§ **Excerpt to read**
Shelter-in-place orders have led to a surge in home repair and remodeling projects, providing an unexpected opportunity for many lenders.

During the early days of the coronavirus pandemic, Google searches for projects such as bathroom and kitchen improvements, patios and flooring increased significantly, according to the Home Improvement Research Institute.

Many of those searches are turning into active projects.

A survey released Tuesday by LightStream, a consumer lending division of the $506 billion-asset Truist Financial, found nearly three-fourths of the 1,300 homeowners it polled in May plan to pursue a home-improvement project this year with an average cost approaching $12,000.

“Self-isolation has forced Americans to take a much closer look at their homes,” said Todd Nelson, LightStream’s senior vice president of strategic partnerships. “Many have clearly decided that renovation remains the right move, and they’re acting on it.”

Truist, of Charlotte, N.C., Ally Financial in Detroit and Wells Fargo in San Francisco are among the large lenders in a position to benefit from those expenditures.

Ally, which bought a point-of-sale fintech last fall for $190 million, is using the acquisition to begin funding renovations and repairs. Ally Lending, a new unit created by the $183 billion-asset company, just announced a partnership with Authority Brands, the parent of seven home improvement franchises.

Home improvement “is a great business,” said Hans Zandhuis, Ally Lending’s president.

§ **Tasks to carry out**
1. According to the article on home-improvement lending, why do many lenders now have an unexpected opportunity?
2. Using the article on home-improvement lending, decide whether each statement agrees with it, and answer yes or no with the deciding words from the article: (a) LightStream's survey polled 1,300 homeowners in May. (b) Ally bought a point-of-sale fintech for $183 million. (c) Wells Fargo is based in Detroit.
3. Pick up the article on home-improvement lending after its last sentence and continue it.

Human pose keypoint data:
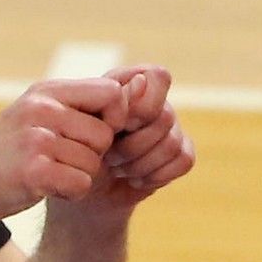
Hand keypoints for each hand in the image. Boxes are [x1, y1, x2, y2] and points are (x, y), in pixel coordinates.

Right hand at [0, 78, 127, 223]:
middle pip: (105, 135)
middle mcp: (40, 110)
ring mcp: (35, 140)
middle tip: (60, 158)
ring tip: (48, 171)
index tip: (92, 133)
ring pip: (94, 163)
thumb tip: (136, 89)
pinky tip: (46, 187)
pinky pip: (81, 184)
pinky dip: (70, 192)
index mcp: (45, 91)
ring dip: (78, 175)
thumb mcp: (37, 114)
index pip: (111, 93)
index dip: (114, 117)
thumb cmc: (10, 150)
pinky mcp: (34, 171)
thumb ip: (79, 103)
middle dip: (92, 154)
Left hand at [74, 65, 195, 210]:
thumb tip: (141, 80)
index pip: (158, 76)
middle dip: (132, 145)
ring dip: (140, 164)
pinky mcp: (180, 152)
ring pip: (173, 143)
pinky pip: (184, 160)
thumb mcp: (86, 122)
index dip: (141, 105)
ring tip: (117, 169)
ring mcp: (170, 127)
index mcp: (129, 83)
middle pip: (165, 117)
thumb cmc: (77, 147)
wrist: (81, 185)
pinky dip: (156, 175)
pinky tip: (135, 179)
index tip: (116, 126)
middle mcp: (155, 101)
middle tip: (108, 157)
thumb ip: (113, 100)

§ **Per-task answers**
1. Shelter-in-place orders have led to a surge in home repair and remodeling projects. That surge is the opportunity for many lenders.

2.
(a) Yes: "the 1,300 homeowners it polled in May"
(b) No: "bought a point-of-sale fintech last fall for $190 million"
(c) No: "Wells Fargo in San Francisco"

3.
“The consumer spend is about $400 billion, with roughly $50 billion of that in lending,” Zandhuis added. “It’s a highly fragmented space. We think with the Ally brand we have a real chance at making significant inroads.”

Ally plans to create more partnerships similar to the one it has with Authority Brands. The company also plans to leverage the platform it acquired along with Health Credit Services, which had focused on financing health care services that insurance did not cover, to enter auto servicing and other business lines, Zandhuis said.

For now, the focus is home improvement and repair.

“As we get clipping along here we’ll be adding hundreds of new providers a month,” Zandhuis said. “We’re going all-in hard.

Point-of-sale lending has grown increasingly popular with banks in recent years.

The $177 billion-asset Citizens Bank in Providence, R.I., built a business that finances iPhone sales for Apple. GreenSky, which serves home improvement and health care providers, has attracted a number of banks that fund loans made through the company’s platform.

Wells Fargo, which has provided point-of-sale lending for decades, has a network of more than 20,000 merchants and service providers, including home improvement firms, said spokeswoman Hilary O’Byrne.

The $1.9 trillion-asset company’s financing activity extends to appliances, flooring, health care and outdoor improvements such as pools, fencing and patios, all part of Wells’ $38 billion portfolio of revolving credit and installment loans.

LightStream, a business SunTrust Banks brought to its December merger with BB&T, offers financing for a range of projects, including remodeling, pools, health care and weddings. The division’s loans typically range from $5,000 to $100,000.

Point-of-sale lending is growing faster than any other consumer line, with annual growth rates of 18% to 20%, Zandhuis said. Ally Lending originated $70 million of loans in the first quarter.

“It’s not going to move (Ally’s) needle anytime soon, but from a category perspective, the point-of-sale finance product has very strong growth factors and adoption rates and all the things that matter tied to it,” said John Hecht, a Jefferies analyst.

“Trends suggest that, while consumers may not be as interested in a store-brand charge card, they would be interested in setting up a set of installment payments for a particular purchase,” Hecht added. “That’s point-of-sale financing.”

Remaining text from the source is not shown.